The following ritual is an acceptance of this covenantal role, a declaration of willingness to be God’s partners and to accept unstintingly whatever hardships and sacrifices this might entail. Even though the decision to bear children is a personal family choice, the setting of this ritual is in the synagogue rather than the home. As a Jewish people, we consider it our obligation to become parents, we welcome new lives, and we actively worry about our declining or static birth rate. As a Jewish community, we should affirm each couple’s choice to have children, witness their acceptance of their duties, celebrate their decision, and offer communal support and encouragement for their endeavors. Every birth is an occasion for rejoicing, and every joyously accepted pregnancy sanctifies all of us.

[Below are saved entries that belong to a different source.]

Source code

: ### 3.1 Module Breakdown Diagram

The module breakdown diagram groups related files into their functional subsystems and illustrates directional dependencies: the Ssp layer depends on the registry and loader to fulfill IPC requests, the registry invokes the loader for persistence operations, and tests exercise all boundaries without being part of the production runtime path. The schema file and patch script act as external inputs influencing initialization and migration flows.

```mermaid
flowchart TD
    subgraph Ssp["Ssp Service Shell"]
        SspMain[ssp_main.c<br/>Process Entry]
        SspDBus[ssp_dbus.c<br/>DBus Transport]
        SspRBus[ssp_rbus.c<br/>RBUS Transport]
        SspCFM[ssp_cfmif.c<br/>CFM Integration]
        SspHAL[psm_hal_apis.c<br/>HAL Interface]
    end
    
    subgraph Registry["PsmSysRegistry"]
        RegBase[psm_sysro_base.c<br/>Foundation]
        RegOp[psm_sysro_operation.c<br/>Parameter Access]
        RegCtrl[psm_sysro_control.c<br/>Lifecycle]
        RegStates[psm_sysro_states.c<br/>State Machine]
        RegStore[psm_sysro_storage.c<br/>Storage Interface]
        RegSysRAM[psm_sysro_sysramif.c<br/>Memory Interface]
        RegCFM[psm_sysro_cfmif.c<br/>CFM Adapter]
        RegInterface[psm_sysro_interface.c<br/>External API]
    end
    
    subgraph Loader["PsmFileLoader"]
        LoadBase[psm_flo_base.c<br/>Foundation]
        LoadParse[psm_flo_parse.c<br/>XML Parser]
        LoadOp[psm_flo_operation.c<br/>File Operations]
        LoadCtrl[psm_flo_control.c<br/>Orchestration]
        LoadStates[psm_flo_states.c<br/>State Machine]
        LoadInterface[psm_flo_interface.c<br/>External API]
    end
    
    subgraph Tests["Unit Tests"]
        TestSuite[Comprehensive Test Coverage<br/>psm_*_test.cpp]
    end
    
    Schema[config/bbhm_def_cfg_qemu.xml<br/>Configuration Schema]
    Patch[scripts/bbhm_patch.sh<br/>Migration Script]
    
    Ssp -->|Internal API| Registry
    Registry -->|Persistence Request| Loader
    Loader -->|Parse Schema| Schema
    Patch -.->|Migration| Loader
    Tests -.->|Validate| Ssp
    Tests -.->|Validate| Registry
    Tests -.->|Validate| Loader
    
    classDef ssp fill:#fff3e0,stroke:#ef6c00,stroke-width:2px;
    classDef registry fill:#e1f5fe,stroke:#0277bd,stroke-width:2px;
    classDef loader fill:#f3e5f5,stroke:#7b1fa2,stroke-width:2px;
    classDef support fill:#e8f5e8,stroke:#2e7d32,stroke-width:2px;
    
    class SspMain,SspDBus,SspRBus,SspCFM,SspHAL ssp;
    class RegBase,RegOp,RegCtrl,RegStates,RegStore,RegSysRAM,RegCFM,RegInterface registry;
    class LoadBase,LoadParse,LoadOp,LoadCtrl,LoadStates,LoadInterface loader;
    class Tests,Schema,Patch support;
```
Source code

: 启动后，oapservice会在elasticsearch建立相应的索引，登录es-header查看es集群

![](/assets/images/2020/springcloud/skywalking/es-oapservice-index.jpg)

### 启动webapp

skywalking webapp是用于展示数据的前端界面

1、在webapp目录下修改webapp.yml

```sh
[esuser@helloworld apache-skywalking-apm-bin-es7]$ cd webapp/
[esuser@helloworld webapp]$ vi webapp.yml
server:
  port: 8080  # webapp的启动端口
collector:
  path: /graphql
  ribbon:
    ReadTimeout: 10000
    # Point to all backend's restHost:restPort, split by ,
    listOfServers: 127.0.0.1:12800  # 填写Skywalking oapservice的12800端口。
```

Ritual for Affirming and Accepting Pregnancy

The parents (or the mother):

We declare ourselves fully ready to fulfill the commandment “Be fruitful and multiply,” which God commanded us on the day that God created us and on the day that God rescued us from the waters of the flood. And in order to fulfill this commandment, we hereby come to enter the covenant that God has made with the daughters of Eve.

The mother:

For Eve first recognized this bond of creation, affirming it at the birth of her first son, when she stated [“kaniti ish et hashem“] “I have created a man with the Lord” (Gen. 4:1). God who creates us has created in woman the power to continue and participate in God’s creations on earth.
I come to affirm this partnership with God:
In my womb You form the child
in my womb, I nourish it.
There You form and number the limbs
there I contain and protect them.
You who can see the child in the depths of my innards,
I who can feel the kicks and the turns–
Together we count the months,
together we plan the future,
flesh of my flesh
form of Your form
another human upon the earth;
a home for God in this, our world.
As we have entered this covenant, so may we be privileged to bring our child to the Torah, to the commandments, to the wedding canopy, and to a righteous life. And let us say Amen.

The Congregation:
Amen.

The rabbi offers the following “personal prayer” (Misheberakh):
May the One Who blessed our ancestors Abraham, Isaac, and Jacob, Sarah, Rebecca, Rachel, Leah, Bilhah, and Zilpah, bless this woman ______ and this man ______ because they have entered this pact with our Creator. For this may the Holy Blessed One be full of mercy for her, to keep her safe, alive, healthy, and well. And may God bring forth the child from her womb at a good and propitious time. For You bring on labor and bring on birth. May it be Your wish that her parents will be privileged to raise children to the Torah, the wedding canopy, and to a righteous life. And let us say, Amen.

Congregation:
Amen.

(Congregation then sings):
Y’varekh’khem Ha-Shem mi-Tzion
u-ra’u be-tuv Yerushalayim
Ye-varekh’khem Ha-Shem mi-Tzion
kol ye-mei, ye-mei chayyeikhem
U-ra’u banim le-vnaikhem
shalom al Yisra’el.
[May the Lord bless you from Zion;
may you share the prosperity of Jerusalem
all the days of your life,
and live to see your children’s children.